CONSEGNE DELL'ESERCIZIO ▸
1. Secondo il brano sulla contenzione ortodontica, quale nome è stato dato al sistema che controlla il tempo di applicazione tramite un microchip integrato nella placca?
2. Trascrivi fedelmente il passo del brano sulla contenzione ortodontica che va da "Morfologia dentale. I" fino a "attraverso l’ingranaggio geometrico-spaziale." incluso.
=== ESTRATTO DEL DOCUMENTO ===
Età del paziente. Molti autori si sono occupati delle modificazioni dei risultati terapeutici dovute al progredire della crescita residua. Specialmente nelle anomalie su base scheletrica la necessità di contenzione si mantiene alta fino al termine della crescita. Siccome il modello di crescita è geneticamente determinato, il rischio di recidive persiste per lungo tempo. Il trattamento del paziente adulto non può più sfruttare la fondamentale attività cellulare indotta dalla crescita ed è soggetto soprattutto alla situazione dei tessuti duri e molli tipica dell’età o individuale. Terapia e stabilità dipendono dalla capacità proliferativa biologica e dai meccanismi di riparazione a essa col-legati.
Morfologia dentale. I caratteri morfologici come forma del dente, lunghezza e inclinazione delle cuspidi sono egualmente decisivi per la contenzione. Un rilievo occlusale dai confini netti contribuisce alla stabilizzazione attraverso l’ingranaggio geometrico-spaziale.
In presenza di incisivi laterali ipoplasici con contatti interprossimali deboli o assenti si deve provvedere subito dopo la fine del movimento ortodontico. Problemi più grandi si hanno con le agenesie dopo aver terminato il trattamento. La situazione deve essere stabilizzata fino al momento dell’implantologia a fine crescita o applicando placche rimovibili con denti sostitutivi oppure con ponti provvisori di tipo adesivo. Oggi si può anche ricorrere ai mini-impianti ortodontici sui quali vengono applicate corone provvisorie. Le discrepanze della larghezza dentale mesiodistale (discrepanze dell’indice di Bolton) influenzano la disponibilità di spazio dell’arcata antagonista attraverso la riduzione del raggio della parte frontale dell’arcata. I rimedi possibili sono l’applicazione di torque, lo stripping e l’odontoplastica additiva sui lati interprossimali. Se persiste la discrepanza di larghezza, non è raro che nella fase post-contenzione i punti di contatto si alterino nell’arcata dove vi è maggior sostanza dentale. In tal caso, il piano di trattamento deve prevedere una contenzione profilattica di lunga durata.
Il concetto di contenzione fondamentalmente bisogna distinguere tra una contenzione provvisoria e una permanente, intendendo questi termini non in senso metodologico ma in senso temporale. In entrambi i casi si può trattare di dispositivi rimovibili o fissi.
Durata della contenzione. Come regola generale la contenzione dovrebbe durare tanto quanto la fase di movimento attivo. Tuttavia, dopo trattamenti rapidi o di breve durata si deve raccomandare una contenzione che sia notevolmente più lunga. Il problema principale dei dispositivi rimovibili sta nella difficoltà di controllare la collaborazione del paziente. Attualmente è disponibile un sistema per il controllo del tempo di applicazione, impiegabile nella pratica clinica,
che si basa su un microchip integrato nella placca. Il sistema è stato battezzato TheraMon (Therapeutisches Monitoring). In questo modo il microchip termosensibile registra il tempo di permanenza nel cavo orale e il risultato viene letto da un rilevatore.
Profilassi delle recidive dipendenti dalla malocclusione. Pur in mancanza di evidenti prove scientifiche che permettano una valutazione della necessità di contenzione in base alla malocclusione, appare ragionevole incentrare la contenzione sulla malocclusione preesistente. Dispositivi standard. Dopo la correzione di discrepanze dentoalveolari è quasi sempre sufficiente la contenzione con un apparecchio standard come la placca di Schwarz. I re-tainer di Hawley o di Van der Linden consentono un buon assestamento occlusale e assicurano la stabilità trasversale e sagittale dell’arcata grazie al ridotto numero di elementi ritentivi interocclusali.
=== MATERIALE FORNITO ===
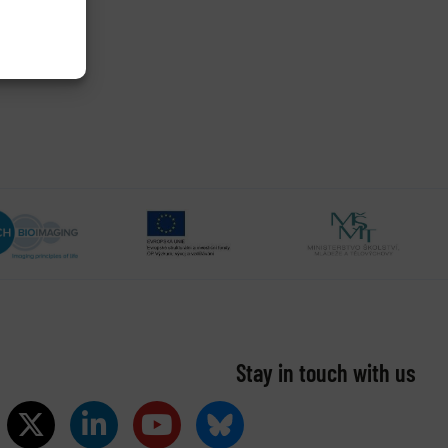
Stay in touch with us​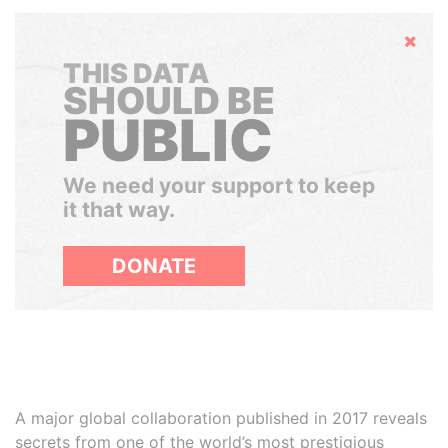
Hide
THIS DATA
SHOULD BE
PUBLIC
We need your support to keep
it that way.
DONATE
A major global collaboration published in 2017 reveals
secrets from one of the world’s most prestigious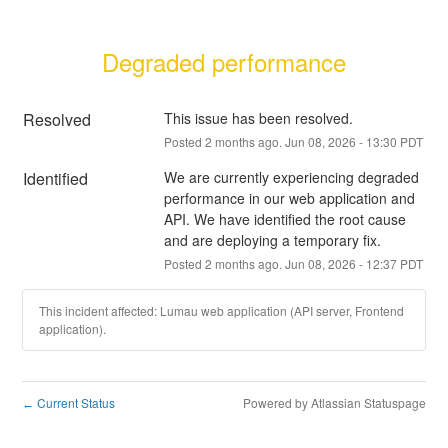
Degraded performance
Resolved
This issue has been resolved.
Posted
2
months ago.
Jun
08
,
2026
-
13:30
PDT
Identified
We are currently experiencing degraded 
performance in our web application and 
API. We have identified the root cause 
and are deploying a temporary fix.
Posted
2
months ago.
Jun
08
,
2026
-
12:37
PDT
This incident affected: Lumau web application (API server, Frontend
application).
Current Status
Powered by Atlassian Statuspage
←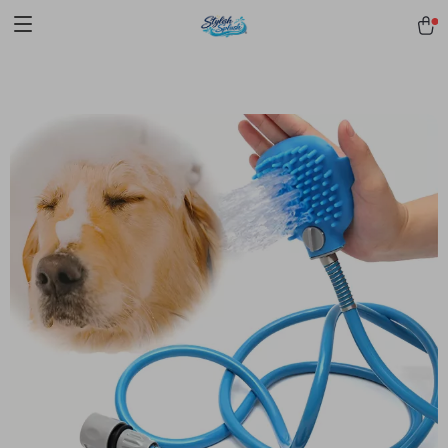
pmd_1Plz2RDSnzvfER5CwWYgzyWl
google-site-
verification=f3v8VFPrLGKTNjIaiOm7x0VwoCUWntd0ezQ73shfoJk -----
-----------------------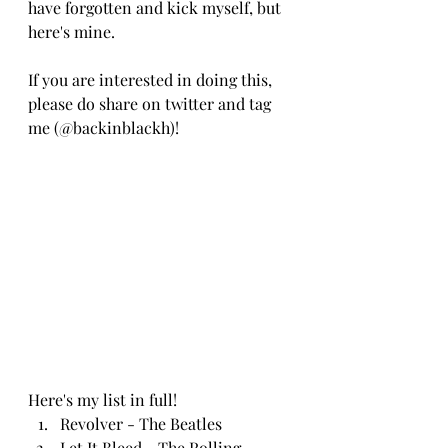
have forgotten and kick myself, but 
here's mine.
If you are interested in doing this, 
please do share on twitter and tag 
me (@backinblackh)!
Here's my list in full!
Revolver - The Beatles
Let It Bleed - The Rolling 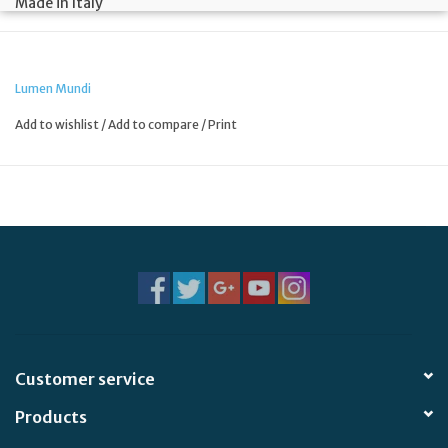
Made in Italy
Lumen Mundi
Add to wishlist
/
Add to compare
/
Print
Customer service
Products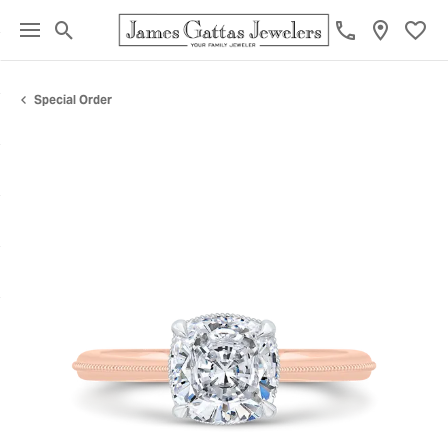
Toggle Search Menu
Toggl
Special Order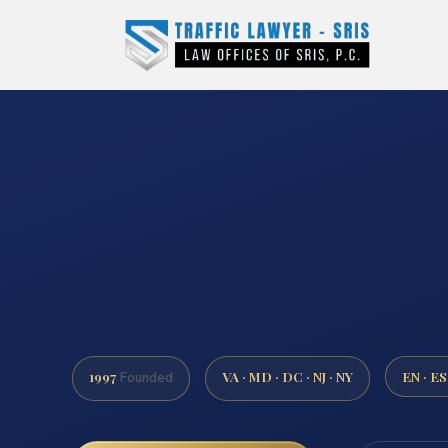
1997
VA · MD · DC · NJ · NY
EN · ES
Founded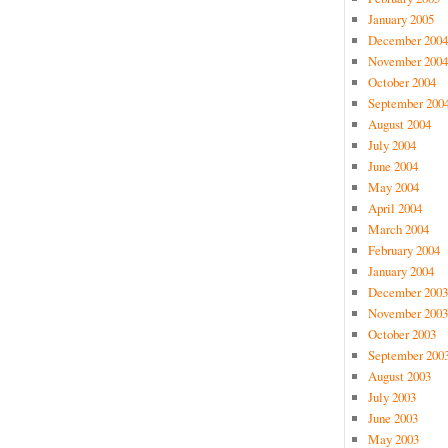
January 2005
December 2004
November 2004
October 2004
September 200
August 2004
July 2004
June 2004
May 2004
April 2004
March 2004
February 2004
January 2004
December 2003
November 2003
October 2003
September 200
August 2003
July 2003
June 2003
May 2003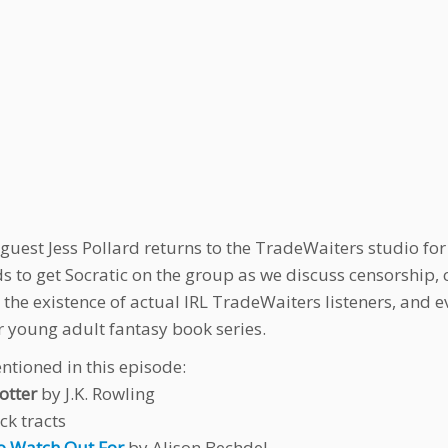
 guest Jess Pollard returns to the TradeWaiters studio fo
s to get Socratic on the group as we discuss censorship,
 the existence of actual IRL TradeWaiters listeners, and e
 young adult fantasy book series.
ntioned in this episode:
otter
by J.K. Rowling
ck tracts
o Watch Out For
by Alison Bechdel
===
SOLUZIONI DELLE CONSEGNE ▸
1. TheraMon (Therapeutisches Monitoring).

2.
Morfologia dentale. I caratteri morfologici come forma del dente, lunghezza e inclinazione delle cuspidi sono egualmente decisivi per la contenzione. Un rilievo occlusale dai confini netti contribuisce alla stabilizzazione attraverso l’ingranaggio geometrico-spaziale.